Park Tally: 19/59
Orientation: Dry Tortugas is incredibly unique and not what people usually think of when considering America’s national parks. Located 70 miles off the coast of Key West, Florida, the park is a water lover’s oasis. Dry Tortugas is comprised of 99% water and the remaining 1% is made up of seven major islands. Visitors can access the park via organized tours, a personal boat or via sea plane. There aren’t any roads in sight, just 100 square miles of pristine turquoise water.
Most iconic view: Most visitors come to the park to see historic Fort Jefferson on Garden Key. Secluded on its own 47-acre island, the Fort was built in the mid 1800’s to protect the coastline of the United States. A moat surrounds the entire structure, providing the perfect walkway for visitors to explore the area and take in the magical island views.
Accessible activity: An easy and fully organized way to explore the park is to take a day-tour from Key West on the Yankee Freedom III. Once arriving at Garden Key, visitors can opt to take a guided or self-guided tour of Fort Jefferson. On the guided tours, naturalists share information about the Fort’s history and the island’s ecosystem.
Two of the best activities in the park are swimming and snorkeling – I mean look at that water! There are multiple white sand beaches on Garden Key for visitors to relax on or dip their feet in the shallow waters. Snorkeling around the key provides many opportunities to see interesting coral and colorful fish. We were very pleased to hear that the resident crocodile (for 14 years!) had been relocated back to the Everglades the week prior to our visit…
For the adventurous: Dry Tortugas is a popular park for scuba diving and there are various tour companies offering trips out to the various diving spots. Wilderness camping on Garden Key is another option for those looking to get out of there comfort zone. The island does not have any facilities, water etc. (besides a compositing toilet) and campers must bring all their own supplies. There are limited camping sites and they book out months in advance – so get in early!

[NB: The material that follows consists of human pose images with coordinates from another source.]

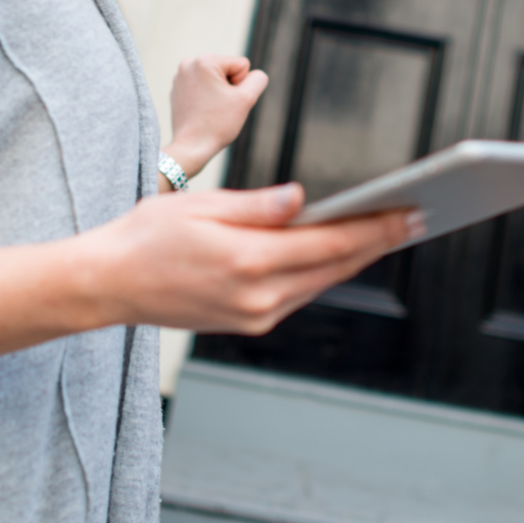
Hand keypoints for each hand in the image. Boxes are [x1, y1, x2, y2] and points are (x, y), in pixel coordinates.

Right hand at [84, 183, 416, 333]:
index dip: (377, 228)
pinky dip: (323, 272)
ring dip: (355, 258)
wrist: (108, 285)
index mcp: (249, 261)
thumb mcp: (202, 205)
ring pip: (321, 283)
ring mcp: (255, 315)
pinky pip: (299, 294)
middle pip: (336, 267)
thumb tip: (304, 200)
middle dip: (378, 242)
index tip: (410, 212)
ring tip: (386, 232)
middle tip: (416, 218)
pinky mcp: (248, 322)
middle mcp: (259, 296)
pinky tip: (339, 252)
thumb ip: (258, 206)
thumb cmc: (147, 236)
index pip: (331, 243)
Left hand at [164, 54, 267, 180]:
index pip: (242, 65)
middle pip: (228, 70)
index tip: (227, 101)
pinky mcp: (177, 89)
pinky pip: (203, 87)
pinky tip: (201, 111)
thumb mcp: (246, 99)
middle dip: (229, 88)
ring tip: (209, 109)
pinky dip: (206, 97)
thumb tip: (256, 74)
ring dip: (218, 92)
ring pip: (216, 79)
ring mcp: (180, 76)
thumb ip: (258, 80)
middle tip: (218, 107)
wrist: (191, 147)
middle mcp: (189, 63)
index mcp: (205, 61)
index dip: (241, 86)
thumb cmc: (217, 125)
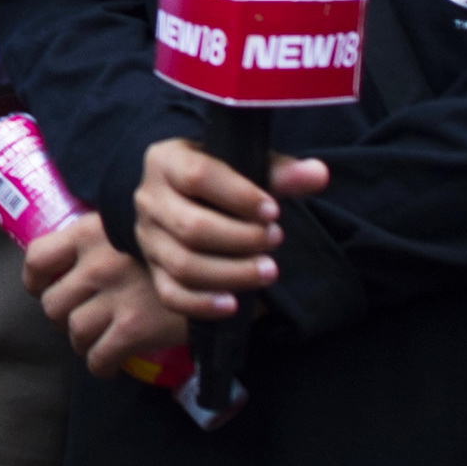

Best photo opportunities: Take a walk around Fort Jefferson’s moat for ample photography opportunities of the colorful waters and white sand beaches. Get creative and explore the inside the Fort for images of the numerous archways and brick designs.
- Dry Tortugas was first discovered in 1513 by Juan Ponce de Leon. He named the cluster of keys ‘Las Tortugas’ because of the hundreds of turtles he witnessed. The area was later renamed ‘Dry Tortugas’ due to the lack of fresh water available on the islands.
- President Roosevelt designated 47,125 acres as Fort Jefferson National Monument in 1935. In 1992 it was re-designated Dry Tortugas National Park.
- Fort Jefferson was made with more than 16 million bricks, making it America’s largest masonry structure in existence.
- More than 299 bird species can be found within the park, including numerous rare species like the golden warbler, shiny cowbird, Caribbean short-eared owl, brown pelican and the baby-footed booby.
- Not surprisingly given the Park’s name, Dry Tortugas is a popular place for sea turtles to nest. Common turtle species found within the park include green turtles, hawksbill turtles, and loggerhead turtles.
- Snorkeling and diving provide opportunities to view incredible sea life, including groupers, sharks, reef fish, barracudas, wahoos, tarpons, sea fans, sea anemones, sponges, and lobsters.
- In 2016 the park had 73,661 visitors.